Identify each line in the entries below that contains the word "Reading", and copy those lines out in full.

══ Data extracts ══

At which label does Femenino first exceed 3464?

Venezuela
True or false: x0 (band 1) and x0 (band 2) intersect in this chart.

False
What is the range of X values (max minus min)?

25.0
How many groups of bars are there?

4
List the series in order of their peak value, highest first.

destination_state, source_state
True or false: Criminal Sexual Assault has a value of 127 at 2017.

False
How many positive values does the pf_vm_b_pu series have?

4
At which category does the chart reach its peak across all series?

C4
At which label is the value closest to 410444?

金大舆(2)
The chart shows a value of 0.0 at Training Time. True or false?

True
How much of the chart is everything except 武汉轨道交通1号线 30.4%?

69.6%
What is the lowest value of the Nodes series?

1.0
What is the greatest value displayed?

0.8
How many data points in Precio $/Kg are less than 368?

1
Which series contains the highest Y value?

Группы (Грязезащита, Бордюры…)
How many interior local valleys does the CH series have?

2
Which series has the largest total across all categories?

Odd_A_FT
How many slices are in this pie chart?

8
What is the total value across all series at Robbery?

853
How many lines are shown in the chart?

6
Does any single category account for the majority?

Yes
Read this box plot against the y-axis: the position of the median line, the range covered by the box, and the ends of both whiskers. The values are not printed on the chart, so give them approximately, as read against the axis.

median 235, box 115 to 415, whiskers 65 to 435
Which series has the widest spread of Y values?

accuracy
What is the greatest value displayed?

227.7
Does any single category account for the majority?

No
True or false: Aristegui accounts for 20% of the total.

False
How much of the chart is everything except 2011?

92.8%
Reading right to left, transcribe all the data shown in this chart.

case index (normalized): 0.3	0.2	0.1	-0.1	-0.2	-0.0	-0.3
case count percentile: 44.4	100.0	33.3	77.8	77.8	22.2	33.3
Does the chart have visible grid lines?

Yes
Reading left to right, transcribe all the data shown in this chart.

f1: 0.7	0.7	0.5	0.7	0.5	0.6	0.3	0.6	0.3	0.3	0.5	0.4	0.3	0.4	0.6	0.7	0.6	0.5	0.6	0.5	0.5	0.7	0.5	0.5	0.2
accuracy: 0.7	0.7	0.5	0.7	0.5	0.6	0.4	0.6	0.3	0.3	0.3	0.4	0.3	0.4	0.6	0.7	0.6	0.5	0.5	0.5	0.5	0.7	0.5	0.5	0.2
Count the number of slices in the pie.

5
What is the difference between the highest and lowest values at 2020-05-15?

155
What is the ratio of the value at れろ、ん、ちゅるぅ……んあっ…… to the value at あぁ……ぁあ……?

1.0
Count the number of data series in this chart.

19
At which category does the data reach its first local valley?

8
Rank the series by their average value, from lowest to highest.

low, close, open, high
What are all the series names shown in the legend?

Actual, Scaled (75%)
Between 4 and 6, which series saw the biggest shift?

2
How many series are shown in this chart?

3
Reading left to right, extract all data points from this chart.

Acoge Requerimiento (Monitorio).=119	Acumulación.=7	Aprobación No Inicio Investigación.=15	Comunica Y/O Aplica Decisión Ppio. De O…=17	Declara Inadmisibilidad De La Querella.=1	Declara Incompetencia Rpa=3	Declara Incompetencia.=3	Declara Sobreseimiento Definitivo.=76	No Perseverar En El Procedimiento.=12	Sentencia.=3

═══

> _The completed task_
Reading right to left, transcribe all the data shown in this chart.
Reading left to right, transcribe all the data shown in this chart.
Reading left to right, extract all data points from this chart.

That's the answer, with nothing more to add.